• [PROVIDED MATERIAL]:
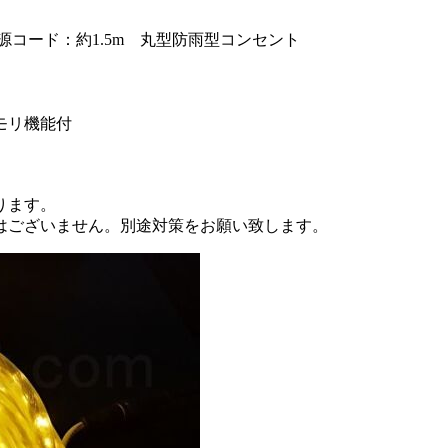
電源コード：約1.5m 丸型防雨型コンセント
モリ機能付
ります。
はございません。別途対策をお願い致します。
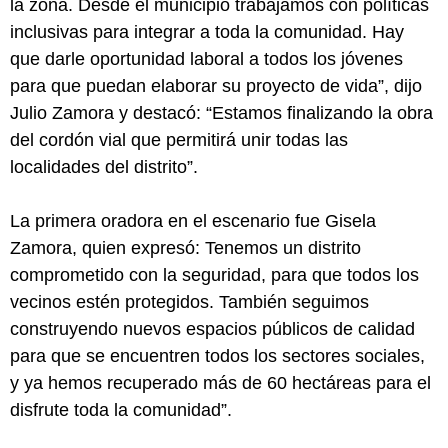
la zona. Desde el municipio trabajamos con políticas
inclusivas para integrar a toda la comunidad. Hay
que darle oportunidad laboral a todos los jóvenes
para que puedan elaborar su proyecto de vida”, dijo
Julio Zamora y destacó: “Estamos finalizando la obra
del cordón vial que permitirá unir todas las
localidades del distrito”.
La primera oradora en el escenario fue Gisela
Zamora, quien expresó: Tenemos un distrito
comprometido con la seguridad, para que todos los
vecinos estén protegidos. También seguimos
construyendo nuevos espacios públicos de calidad
para que se encuentren todos los sectores sociales,
y ya hemos recuperado más de 60 hectáreas para el
disfrute toda la comunidad”.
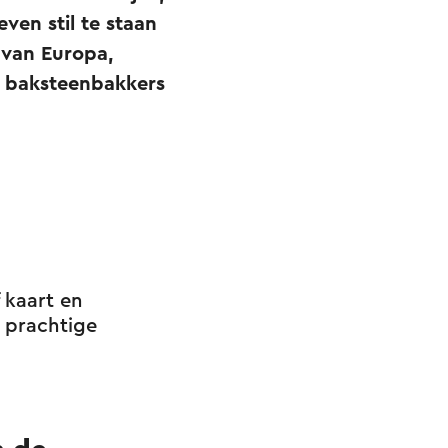
ven stil te staan
 van Europa,
e baksteenbakkers
 kaart en
e prachtige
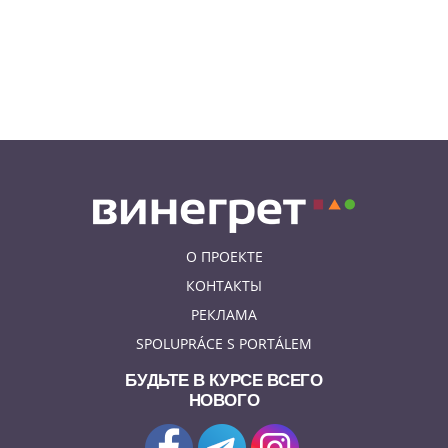
бросившему «коктейль
Молотова» в дом с ребенком
06.08.26 19:38
АФИША
В Праге пройдет рыцарский
«Турнир королей»
О ПРОЕКТЕ
КОНТАКТЫ
РЕКЛАМА
SPOLUPRÁCE S PORTÁLEM
БУДЬТЕ В КУРСЕ ВСЕГО
НОВОГО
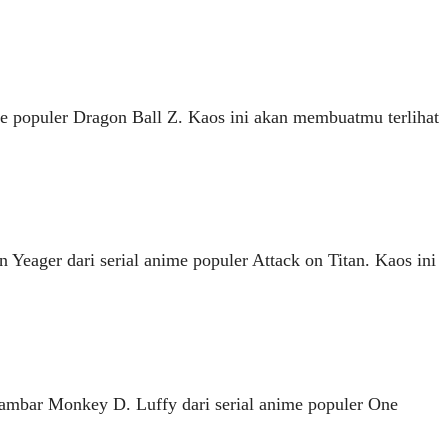
e populer Dragon Ball Z. Kaos ini akan membuatmu terlihat
eager dari serial anime populer Attack on Titan. Kaos ini
gambar Monkey D. Luffy dari serial anime populer One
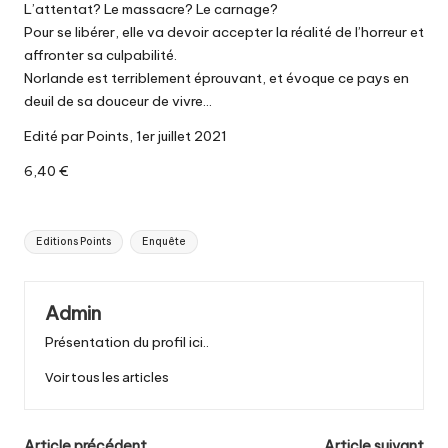
L’attentat? Le massacre? Le carnage?
Pour se libérer, elle va devoir accepter la réalité de l’horreur et
affronter sa culpabilité.
Norlande est terriblement éprouvant, et évoque ce pays en
deuil de sa douceur de vivre…
Edité par Points, 1er juillet 2021
6,40 €
Tags:
Editions Points
Enquête
Admin
Présentation du profil ici..
Voir tous les articles
Article précédent
Article suivant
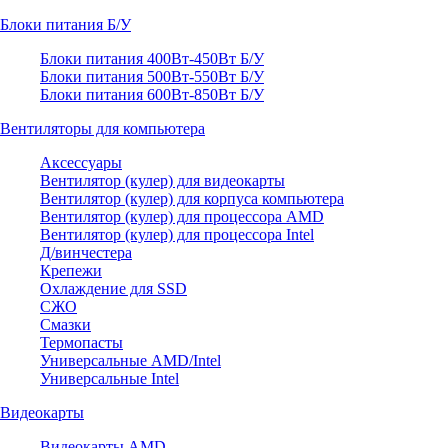
Блоки питания Б/У
Блоки питания 400Вт-450Вт Б/У
Блоки питания 500Вт-550Вт Б/У
Блоки питания 600Вт-850Вт Б/У
Вентиляторы для компьютера
Аксессуары
Вентилятор (кулер) для видеокарты
Вентилятор (кулер) для корпуса компьютера
Вентилятор (кулер) для процессора AMD
Вентилятор (кулер) для процессора Intel
Д/винчестера
Крепежи
Охлаждение для SSD
СЖО
Смазки
Термопасты
Универсальные AMD/Intel
Универсальные Intel
Видеокарты
Видеокарты AMD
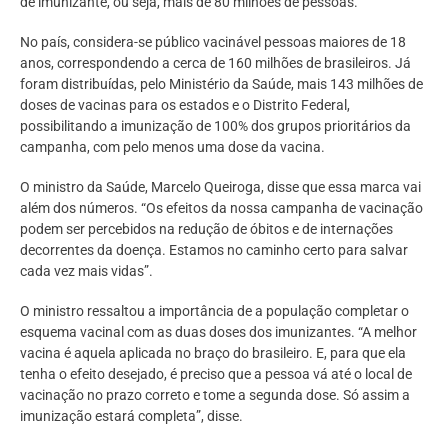
de imunizante, ou seja, mais de 80 milhões de pessoas.
No país, considera-se público vacinável pessoas maiores de 18
anos, correspondendo a cerca de 160 milhões de brasileiros. Já
foram distribuídas, pelo Ministério da Saúde, mais 143 milhões de
doses de vacinas para os estados e o Distrito Federal,
possibilitando a imunização de 100% dos grupos prioritários da
campanha, com pelo menos uma dose da vacina.
O ministro da Saúde, Marcelo Queiroga, disse que essa marca vai
além dos números. “Os efeitos da nossa campanha de vacinação
podem ser percebidos na redução de óbitos e de internações
decorrentes da doença. Estamos no caminho certo para salvar
cada vez mais vidas”.
O ministro ressaltou a importância de a população completar o
esquema vacinal com as duas doses dos imunizantes. “A melhor
vacina é aquela aplicada no braço do brasileiro. E, para que ela
tenha o efeito desejado, é preciso que a pessoa vá até o local de
vacinação no prazo correto e tome a segunda dose. Só assim a
imunização estará completa”, disse.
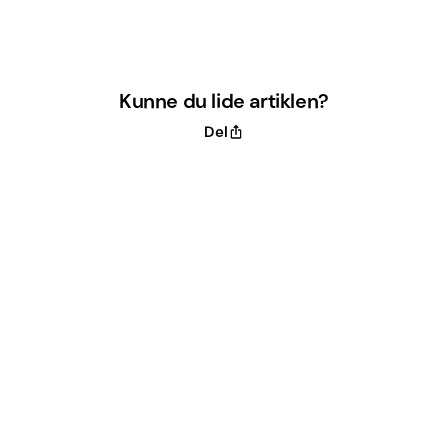
Kunne du lide artiklen?
Del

• [TO-DO ITEM]: Copy the lines starting at the one containing "la zona. Desde" and ending at the one containing "Видеокарты AMD", switching "Термопасты" to "Термопрокладки" and keeping everything else the same. Leave the pictures out and give only those lines.

• [PROBLEM SOLUTION]:
la zona. Desde el municipio trabajamos con políticas
inclusivas para integrar a toda la comunidad. Hay
que darle oportunidad laboral a todos los jóvenes
para que puedan elaborar su proyecto de vida”, dijo
Julio Zamora y destacó: “Estamos finalizando la obra
del cordón vial que permitirá unir todas las
localidades del distrito”.
La primera oradora en el escenario fue Gisela
Zamora, quien expresó: Tenemos un distrito
comprometido con la seguridad, para que todos los
vecinos estén protegidos. También seguimos
construyendo nuevos espacios públicos de calidad
para que se encuentren todos los sectores sociales,
y ya hemos recuperado más de 60 hectáreas para el
disfrute toda la comunidad”.
ven stil te staan
 van Europa,
e baksteenbakkers
 kaart en
e prachtige
бросившему «коктейль
Молотова» в дом с ребенком
06.08.26 19:38
АФИША
В Праге пройдет рыцарский
«Турнир королей»
О ПРОЕКТЕ
КОНТАКТЫ
РЕКЛАМА
SPOLUPRÁCE S PORTÁLEM
БУДЬТЕ В КУРСЕ ВСЕГО
НОВОГО
e populer Dragon Ball Z. Kaos ini akan membuatmu terlihat
eager dari serial anime populer Attack on Titan. Kaos ini
gambar Monkey D. Luffy dari serial anime populer One
L’attentat? Le massacre? Le carnage?
Pour se libérer, elle va devoir accepter la réalité de l’horreur et
affronter sa culpabilité.
Norlande est terriblement éprouvant, et évoque ce pays en
deuil de sa douceur de vivre…
Edité par Points, 1er juillet 2021
6,40 €
Tags:
Editions Points
Enquête
Admin
Présentation du profil ici..
Voir tous les articles
Article précédent
Article suivant
Блоки питания Б/У
Блоки питания 400Вт-450Вт Б/У
Блоки питания 500Вт-550Вт Б/У
Блоки питания 600Вт-850Вт Б/У
Вентиляторы для компьютера
Аксессуары
Вентилятор (кулер) для видеокарты
Вентилятор (кулер) для корпуса компьютера
Вентилятор (кулер) для процессора AMD
Вентилятор (кулер) для процессора Intel
Д/винчестера
Крепежи
Охлаждение для SSD
СЖО
Смазки
Термопрокладки
Универсальные AMD/Intel
Универсальные Intel
Видеокарты
Видеокарты AMD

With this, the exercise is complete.